The gaúchas, or cowgirls, of Rio Grande do Sul (Brazil's southernmost state) were the inspiration for Carlos Miele's Fall show. Miele, a Brazilian, has always drawn from his country's rich heritage, but this collection, more than others, felt especially indebted to a specific people and place. A prelude of Latin beats spun by the Brazilian brothers Anthony and Sean Souza (sons of Carlos, the popular, long-serving Valentino public relations executive) set the mood, and then the first look out dropped the audience squarely in cattle country. A pair of cropped and roomy crepe pants and a soft wool poncho came topped with a flat, black bolero.

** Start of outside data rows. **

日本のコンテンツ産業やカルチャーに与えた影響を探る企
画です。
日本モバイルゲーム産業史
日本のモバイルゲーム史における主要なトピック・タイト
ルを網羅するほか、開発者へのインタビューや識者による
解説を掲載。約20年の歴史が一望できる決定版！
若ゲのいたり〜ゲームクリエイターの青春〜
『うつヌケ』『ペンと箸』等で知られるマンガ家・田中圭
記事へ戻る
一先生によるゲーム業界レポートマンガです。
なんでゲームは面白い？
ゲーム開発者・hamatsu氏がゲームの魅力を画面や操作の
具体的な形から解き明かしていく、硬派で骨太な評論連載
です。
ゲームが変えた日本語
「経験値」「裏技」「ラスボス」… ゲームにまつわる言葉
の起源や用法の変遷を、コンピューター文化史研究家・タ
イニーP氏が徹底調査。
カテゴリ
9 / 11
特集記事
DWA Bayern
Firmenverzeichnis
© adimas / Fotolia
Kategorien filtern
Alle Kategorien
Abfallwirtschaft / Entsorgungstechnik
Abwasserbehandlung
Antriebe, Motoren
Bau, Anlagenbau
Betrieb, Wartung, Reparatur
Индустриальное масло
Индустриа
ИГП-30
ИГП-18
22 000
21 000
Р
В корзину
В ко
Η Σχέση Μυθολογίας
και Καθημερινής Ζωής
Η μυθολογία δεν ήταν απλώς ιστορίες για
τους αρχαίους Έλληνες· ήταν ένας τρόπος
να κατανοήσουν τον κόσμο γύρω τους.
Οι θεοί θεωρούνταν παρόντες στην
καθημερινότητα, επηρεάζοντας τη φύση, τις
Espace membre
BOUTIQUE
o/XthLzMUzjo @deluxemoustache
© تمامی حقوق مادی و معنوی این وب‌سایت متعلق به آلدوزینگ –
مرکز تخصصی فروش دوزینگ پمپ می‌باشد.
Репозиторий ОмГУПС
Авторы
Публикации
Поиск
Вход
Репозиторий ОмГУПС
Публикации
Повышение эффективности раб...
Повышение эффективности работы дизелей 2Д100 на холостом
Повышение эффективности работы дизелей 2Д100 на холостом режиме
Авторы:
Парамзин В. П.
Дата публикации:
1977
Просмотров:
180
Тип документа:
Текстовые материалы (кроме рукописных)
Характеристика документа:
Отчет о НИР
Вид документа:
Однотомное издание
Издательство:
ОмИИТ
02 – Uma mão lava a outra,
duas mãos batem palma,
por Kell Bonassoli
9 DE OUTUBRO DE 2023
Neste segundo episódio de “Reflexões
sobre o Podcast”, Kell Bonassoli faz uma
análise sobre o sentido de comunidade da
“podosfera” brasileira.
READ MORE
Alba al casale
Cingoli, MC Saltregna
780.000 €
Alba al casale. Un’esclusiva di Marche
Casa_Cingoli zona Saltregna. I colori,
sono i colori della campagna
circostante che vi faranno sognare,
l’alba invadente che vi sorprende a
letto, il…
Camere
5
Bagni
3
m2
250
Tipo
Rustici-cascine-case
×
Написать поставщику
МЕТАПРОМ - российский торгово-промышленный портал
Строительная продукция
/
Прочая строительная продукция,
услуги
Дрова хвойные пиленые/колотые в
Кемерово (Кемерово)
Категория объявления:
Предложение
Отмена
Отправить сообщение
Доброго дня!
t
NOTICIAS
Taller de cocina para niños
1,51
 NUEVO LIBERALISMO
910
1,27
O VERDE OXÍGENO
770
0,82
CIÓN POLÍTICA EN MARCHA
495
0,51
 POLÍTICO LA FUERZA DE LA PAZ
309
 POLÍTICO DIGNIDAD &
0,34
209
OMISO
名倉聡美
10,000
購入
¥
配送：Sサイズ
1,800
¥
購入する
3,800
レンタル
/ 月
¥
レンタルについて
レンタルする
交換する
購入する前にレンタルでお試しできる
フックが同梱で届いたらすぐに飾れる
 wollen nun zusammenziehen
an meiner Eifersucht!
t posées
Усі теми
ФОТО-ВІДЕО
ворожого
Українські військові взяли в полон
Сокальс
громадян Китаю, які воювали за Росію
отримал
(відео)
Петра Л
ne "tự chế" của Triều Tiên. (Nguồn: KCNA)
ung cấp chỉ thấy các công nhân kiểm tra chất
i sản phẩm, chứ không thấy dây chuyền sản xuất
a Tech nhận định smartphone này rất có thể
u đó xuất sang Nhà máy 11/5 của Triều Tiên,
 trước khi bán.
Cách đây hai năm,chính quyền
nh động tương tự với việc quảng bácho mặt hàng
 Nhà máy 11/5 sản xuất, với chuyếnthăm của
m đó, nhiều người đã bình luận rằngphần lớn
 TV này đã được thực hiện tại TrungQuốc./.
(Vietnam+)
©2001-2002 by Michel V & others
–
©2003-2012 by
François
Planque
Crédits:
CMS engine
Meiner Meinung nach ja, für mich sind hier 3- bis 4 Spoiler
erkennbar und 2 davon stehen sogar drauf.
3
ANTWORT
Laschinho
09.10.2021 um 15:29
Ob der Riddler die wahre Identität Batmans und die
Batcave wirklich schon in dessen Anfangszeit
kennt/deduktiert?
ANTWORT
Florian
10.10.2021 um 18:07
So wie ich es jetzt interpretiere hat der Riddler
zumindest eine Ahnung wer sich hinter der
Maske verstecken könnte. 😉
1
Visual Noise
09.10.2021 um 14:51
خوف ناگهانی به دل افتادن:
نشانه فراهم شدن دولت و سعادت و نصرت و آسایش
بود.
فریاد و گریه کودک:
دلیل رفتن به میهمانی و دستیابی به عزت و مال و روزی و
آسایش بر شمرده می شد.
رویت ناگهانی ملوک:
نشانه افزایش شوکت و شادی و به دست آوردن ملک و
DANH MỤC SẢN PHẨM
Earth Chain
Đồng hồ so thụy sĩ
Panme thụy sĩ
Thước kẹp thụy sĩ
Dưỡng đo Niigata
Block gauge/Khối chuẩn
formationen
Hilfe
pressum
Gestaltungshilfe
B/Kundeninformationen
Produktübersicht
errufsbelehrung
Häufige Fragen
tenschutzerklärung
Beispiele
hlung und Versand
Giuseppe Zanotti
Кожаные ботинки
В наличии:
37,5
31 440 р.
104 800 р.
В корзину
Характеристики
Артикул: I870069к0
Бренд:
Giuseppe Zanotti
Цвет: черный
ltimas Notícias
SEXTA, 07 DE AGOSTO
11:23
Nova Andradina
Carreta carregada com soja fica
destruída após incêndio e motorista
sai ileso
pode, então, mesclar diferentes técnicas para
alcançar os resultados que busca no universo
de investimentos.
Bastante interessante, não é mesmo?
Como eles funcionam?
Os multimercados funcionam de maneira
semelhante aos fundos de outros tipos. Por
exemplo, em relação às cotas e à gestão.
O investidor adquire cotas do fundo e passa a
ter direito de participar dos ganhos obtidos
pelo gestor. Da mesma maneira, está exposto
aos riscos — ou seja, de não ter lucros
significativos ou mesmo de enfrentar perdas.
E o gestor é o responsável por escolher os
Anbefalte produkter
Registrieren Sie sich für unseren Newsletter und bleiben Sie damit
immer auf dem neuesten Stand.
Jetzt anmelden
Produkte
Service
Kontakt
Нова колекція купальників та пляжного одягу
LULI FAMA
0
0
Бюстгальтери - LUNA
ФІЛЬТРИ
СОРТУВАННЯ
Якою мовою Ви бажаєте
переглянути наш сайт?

The pants would have been perfect for horseback riding, and the cape was inset with a wide band of patterned woven silk. The geometric interweaving on the cape was Miele's interpretation of the region's traditional embroideries, but the hat, like a few textiles used throughout the show, was
a real-deal gaúcha original. With the mood thus established, Miele promptly riffed on the theme, sending out über-chic daywear and evening gowns that would feel out of place, to say the least, among livestock.
For night, the idea of banded embroidery translated into a cocktail dress made of horizontal strips of thinly spaced silk. The ribbons, azure blue, were attached to a nude tulle underlay, and they moved apart as the model walked, creating the impression of a Venetian blind peeking open and shut. Sexy, it got a sophisticated boost from the delicately beaded bolero worn with it. The boleros were a highlight, and their assured simplicity made up for the too-shiny lamé on some dresses and the riot of treatments on another (draped pleats and fringe and metal coin appliqués, for example). But a more-is-more attitude is a central part of this brand's DNA,
and Miele succeeded in creating the requisite sense of luxury without going over the top. He obviously felt at home this season. The pampas were a sweet place to set up shop.